Ambiance de panique aussi, de turbulences et de tumultes désordonnés, tempête et éparpillements des corps dans l'espace conquis.
La scénographie s'impose: les néons s'articulent au dessus des têtes, planent, battent des ailes, menacent ou couvrent le groupe de danseurs sur les cris et hurlements de la musique électroacoustique. Dans une unisson tectonique, fusionnelle, faite de secousses et de résistance, de fièvre et de transe, folie et perte de contrôle se font face.Invocations ou rogations, cercle dans la lumière pour un rituel final, les émotions sont vives et très présentes dans l'évocation de l'univers "sentimental" et musical d'un Malher déstabilisé par le destin. Un "A" majuscule se forme au dessus des corps blancs, alignés au sol dans une atmosphère très clinique, froideur du blanc: l'enchevêtrement des corps au sol, aggloméra de masse et matière fait choc, bouge et de cette chrysalide sourdent des créatures, nues, larves naissantes qui se meuvent, auprès de leurs enveloppes, dépouilles,chrysalides, nymphes décortiquées.Fausse nudité, feinte de par des bas translucides couleur chair: une "seconde peau sans trou".Pudiquement masquée, suggérée par ces "juste au corps"designés Alors que le néon jaunit, ils quittent la scène à reculons, alors que le maestro découvre le sol blanc en rouleau, et dévoile un lac noir, mer d'huile luisante. Une écriture chorégraphique, rehaussée par l'environnement plastique, très convaincante et épousant l'univers troublé du compositeur, ses tourments et désirs féconds en rebondissements. Malher évoqué, cité ou détourné par les talents de Didier Ambach et Seijiro Murayama
"I Am" de Shahar Binyamini
Contraste flagrant après cette ode à la beauté virginale, c'est place au plastique ou cuir noir pour les costumes dignes d'un styliste ! Slip et boléro noir découpés, rond dans le dos, de quoi campé des créatures curieuses, bouches ouvertes ou bouches bée qui s'alignent et viennent rejoindre un personnage central entouré de trois cercles de néons. Très belle vision plastique, reflets dans le sol noir, huilé, réfléchissant les formes en miroir lisse.
Danse plasticienne ou la tétanie prend le dessus sur une musique binaire assourdissante et répétitive. Une "rave party", un rituel très expressionniste se dessine Alors que les cercles magiques, comme des crinolines ou spirale à la Schlemmer enferment le héros, l'élu, au centre.Le groupe de cinq personnages le cerne à l'unisson pour le rejoindre haletant, dans une marche mécanique, robotique, désarticulée.Un divin solo de Riku Ota où la mouvance se fait grâce, ondulation parmi les tétanisés.Piétinant, trépignant, tressaillant, fiévreux oracle de danse collective hystérique !

[CONSIGNE]:
Dans le texte sur le spectacle de danse, qui interprète le solo qualifié de « divin » ? Ces données n'ont aucun lien avec le texte.

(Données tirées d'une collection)
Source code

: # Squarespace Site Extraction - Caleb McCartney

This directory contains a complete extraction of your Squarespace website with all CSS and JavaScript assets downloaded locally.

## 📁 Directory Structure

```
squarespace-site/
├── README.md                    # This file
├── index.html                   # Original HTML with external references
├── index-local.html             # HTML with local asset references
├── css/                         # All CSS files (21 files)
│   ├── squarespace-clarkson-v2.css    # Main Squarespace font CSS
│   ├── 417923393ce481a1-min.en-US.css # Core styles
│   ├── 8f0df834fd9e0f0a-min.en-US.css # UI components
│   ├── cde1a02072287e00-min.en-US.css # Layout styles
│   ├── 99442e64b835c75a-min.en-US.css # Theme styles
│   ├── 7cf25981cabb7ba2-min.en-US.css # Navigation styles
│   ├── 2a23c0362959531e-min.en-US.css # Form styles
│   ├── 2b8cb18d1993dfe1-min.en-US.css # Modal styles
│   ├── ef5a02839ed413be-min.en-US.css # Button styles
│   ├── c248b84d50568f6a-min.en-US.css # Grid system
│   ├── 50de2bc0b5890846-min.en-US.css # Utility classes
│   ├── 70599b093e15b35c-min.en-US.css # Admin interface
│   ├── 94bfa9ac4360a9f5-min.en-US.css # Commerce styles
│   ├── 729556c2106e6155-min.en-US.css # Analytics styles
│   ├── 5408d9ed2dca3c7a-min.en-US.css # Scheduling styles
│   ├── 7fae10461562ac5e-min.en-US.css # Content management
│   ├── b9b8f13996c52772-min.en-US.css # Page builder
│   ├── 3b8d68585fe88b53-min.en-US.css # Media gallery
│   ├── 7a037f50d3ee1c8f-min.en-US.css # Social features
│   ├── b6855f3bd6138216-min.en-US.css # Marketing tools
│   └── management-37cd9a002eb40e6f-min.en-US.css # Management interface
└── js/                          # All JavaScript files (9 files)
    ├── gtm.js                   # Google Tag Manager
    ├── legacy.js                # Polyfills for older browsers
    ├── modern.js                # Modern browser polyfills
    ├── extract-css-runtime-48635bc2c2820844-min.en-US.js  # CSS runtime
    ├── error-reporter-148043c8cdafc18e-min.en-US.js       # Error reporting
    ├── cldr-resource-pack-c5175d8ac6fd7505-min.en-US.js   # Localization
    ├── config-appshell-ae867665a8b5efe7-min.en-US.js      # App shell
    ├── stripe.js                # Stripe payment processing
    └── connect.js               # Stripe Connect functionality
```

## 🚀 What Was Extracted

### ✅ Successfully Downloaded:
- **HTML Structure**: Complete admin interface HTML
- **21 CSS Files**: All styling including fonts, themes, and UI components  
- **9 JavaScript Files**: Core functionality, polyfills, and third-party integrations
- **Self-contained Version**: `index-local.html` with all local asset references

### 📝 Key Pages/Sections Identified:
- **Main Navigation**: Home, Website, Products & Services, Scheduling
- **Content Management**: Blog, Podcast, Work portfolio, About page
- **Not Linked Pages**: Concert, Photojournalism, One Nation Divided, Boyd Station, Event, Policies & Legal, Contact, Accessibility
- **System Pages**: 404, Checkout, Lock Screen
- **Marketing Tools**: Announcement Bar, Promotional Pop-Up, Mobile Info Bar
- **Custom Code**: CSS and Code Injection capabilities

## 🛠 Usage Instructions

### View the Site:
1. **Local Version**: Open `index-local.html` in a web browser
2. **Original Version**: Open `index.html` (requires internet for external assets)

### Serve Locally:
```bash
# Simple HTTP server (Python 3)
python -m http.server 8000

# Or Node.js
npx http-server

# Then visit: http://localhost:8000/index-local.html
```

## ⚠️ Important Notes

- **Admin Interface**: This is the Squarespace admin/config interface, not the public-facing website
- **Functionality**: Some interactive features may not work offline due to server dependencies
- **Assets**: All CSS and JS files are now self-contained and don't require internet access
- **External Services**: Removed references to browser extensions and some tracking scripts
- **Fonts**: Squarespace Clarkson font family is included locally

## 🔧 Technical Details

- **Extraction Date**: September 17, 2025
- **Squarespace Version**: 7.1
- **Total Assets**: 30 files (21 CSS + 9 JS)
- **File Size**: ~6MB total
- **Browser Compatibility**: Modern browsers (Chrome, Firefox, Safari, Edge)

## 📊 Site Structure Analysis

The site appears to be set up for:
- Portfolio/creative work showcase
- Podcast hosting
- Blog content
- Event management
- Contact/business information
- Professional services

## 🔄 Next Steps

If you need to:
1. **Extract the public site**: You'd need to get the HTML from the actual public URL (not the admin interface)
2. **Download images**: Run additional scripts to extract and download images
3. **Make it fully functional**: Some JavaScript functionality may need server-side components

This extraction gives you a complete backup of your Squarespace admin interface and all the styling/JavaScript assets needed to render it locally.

[RÉPONSE]:
Ce solo est interprété par Riku Ota.